The wind moved through the ruined streets of what was once Washington D.C., carrying with it the stench of dust, oil, and regret. Maren stood in the shadow of the monument that had once been a symbol of pride and unity—the great Obelisk, its marble scarred and blackened from fire.

She remembered the day it fell, not physically, but spiritually—the day it stopped being a monument and became a mirror.

The screens in the city had played endless loops of politicians preaching “renewal,” “safety,” “progress.” Each speech sounded the same, a hollow hymn of control. Behind them, the Obelisk rose like a lie too heavy to collapse. Its reflection in the reflecting pool shimmered beneath gray skies, fractured by the ripples of unrest.

Then came the protests, the riots, the banners that claimed to fight for freedom but only deepened the chains. The marble plaza turned to smoke and blood. People screamed slogans they no longer understood. Soldiers—drones, really—patrolled the perimeters, scanning faces, tagging dissenters, and vanishing them into the night.

The Obelisk stood silent through it all.

And so it became a lightning rod—not for hope, but for rage. Every broadcast, every lie, every piece of propaganda beamed across the networks found its echo here. The monument seemed to absorb it all: the deceit, the hunger for power, the betrayal of trust. When lightning struck its tip during the final storm of the capital’s fall, some swore it wasn’t just a storm—it was judgment.

Now, years later, Maren walked through the ruin, her lantern flickering weakly against the dying light. The Obelisk leaned slightly, a fracture running down one side, like a wound that refused to close.

She paused at the base, placing her hand against the cold, soot-stained stone.

“This was where it ended,” she whispered. “And where the lie was buried.”

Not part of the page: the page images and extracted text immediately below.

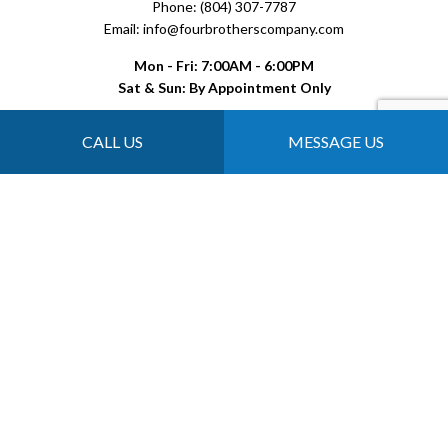
Phone: (804) 307-7787
Email: info@fourbrotherscompany.com
Mon - Fri: 7:00AM - 6:00PM
Sat & Sun: By Appointment Only
CALL US
MESSAGE US
Payment Methods
Follow Us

Somewhere in the distance, thunder rolled again—not the kind born of weather, but of decay and collapse.

Maren lifted her lantern higher and turned away, heading toward the outskirts where the earth had begun to reclaim the bones of the old world. The reflection of the Obelisk stretched across the ruined pool behind her—tall, broken, fading into the darkness.

It had once been built to reach heaven.
Now, it only pointed toward what had been lost.